* [Document text]
========================================================================
Open jfreedman-svg opened 4 years ago
I made some edits so that your question is more readable.
So this is quite long but I'm going to walk you through the data and model preparation step to running your microsimulation model. Please also refer to the documentation at https://core.dymium.org/index.html for parts that are not clear. If they are still unclear then let me know I will try to explain the best I can. :)
For the record, we also setup a repo at https://github.com/asiripanich/microsim-disability for your project which has a minimal working example of your model.
To link those models together you just need to make sure that you have a population data with those attributes, all the eight covariates.
library(data.table)
n_agents <- 100
population_data <-
data.table::data.table(
id = 1:n_agents,
age = sample(c(0:100), n_agents, replace = TRUE),
sex = sample(c('male', 'female'), n_agents, replace = TRUE),
education = sample(c('high school and below', 'diploma', 'university level'), n_agents, replace = TRUE),
v1 = sample(c(0:1), n_agents, replace = TRUE),
v2 = sample(c(0:1), n_agents, replace = TRUE),
v3 = sample(c(0:1), n_agents, replace = TRUE),
v4 = sample(c(0:1), n_agents, replace = TRUE),
disability_status = sample(c('state_1', 'state_2', 'state_3', 'state_4'), n_agents, replace = TRUE)
)
If you haven't estimate your transition models then you can use the caret
package to do that. In your case, you can use the glm
function from the stats
package to estimate logistic regression models and the nnet
package to estimate a multinomial logit model. dymiumCore
can use these models estimated using the caret
package for microsimulation without you having to extract the parameters. This is very convenient if you often need to re-estimate your model.
library(caret)
#> Loading required package: lattice
#> Loading required package: ggplot2
logit_model <-
train(
v1 ~ age + sex,
data = population_data,
method = "glm",
family = binomial(link = "logit")
)
summary(logit_model)
========================================================================
* [Supplied information]
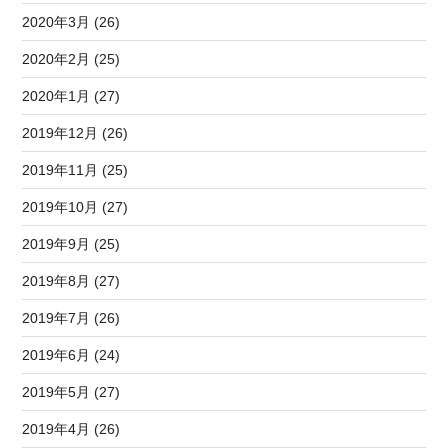
2020年3月 (26)
2020年2月 (25)
2020年1月 (27)
2019年12月 (26)
2019年11月 (25)
2019年10月 (27)
2019年9月 (25)
2019年8月 (27)
2019年7月 (26)
2019年6月 (24)
2019年5月 (27)
2019年4月 (26)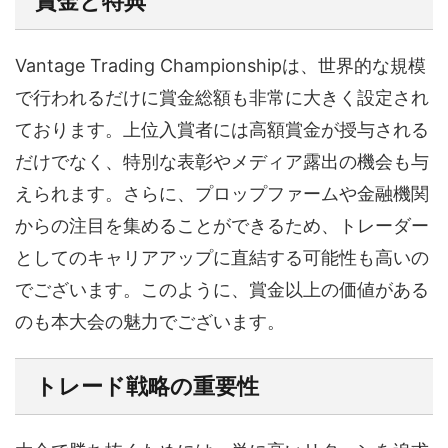
賞金と特典
Vantage Trading Championshipは、世界的な規模
で行われるだけに賞金総額も非常に大きく設定され
ております。上位入賞者には高額賞金が授与される
だけでなく、特別な表彰やメディア露出の機会も与
えられます。さらに、プロップファームや金融機関
からの注目を集めることができるため、トレーダー
としてのキャリアアップに直結する可能性も高いの
でございます。このように、賞金以上の価値がある
のも本大会の魅力でございます。
トレード戦略の重要性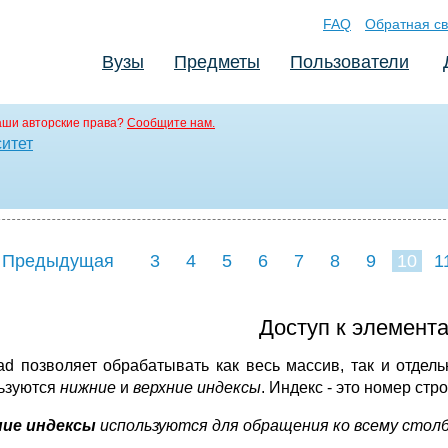
FAQ
Обратная св
Вузы
Предметы
Пользователи
аши авторские права?
Сообщите нам.
ситет
 Предыдущая
3
4
5
6
7
8
9
10
1
18
19
20
21
22
Доступ к элемент
ad позволяет обрабатывать как весь массив, так и отдел
ьзуются
нижние
и
верхние индексы
. Индекс - это номер стр
ние индексы
используются для обращения ко всему стол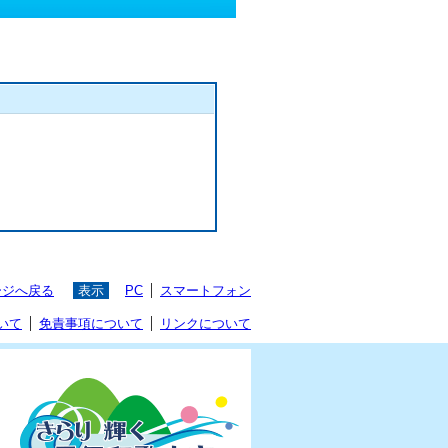
ージへ戻る
表示
PC
スマートフォン
いて
免責事項について
リンクについて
========================================================================
* [Task instructions]
(1) In the microsimulation thread, reproduce the passage starting with "To link those" and going on through "library(data.table)", substituting "predictors" for "covariates".
(2) According to the microsimulation thread, why is it convenient to estimate the transition models with the caret package? Answer in one to three sentences.

* [Task results]
(1)
To link those models together you just need to make sure that you have a population data with those attributes, all the eight predictors.
library(data.table)

(2) dymiumCore can use models estimated with the caret package for microsimulation directly, so you don't have to extract their parameters. That is convenient when the model often needs to be re-estimated.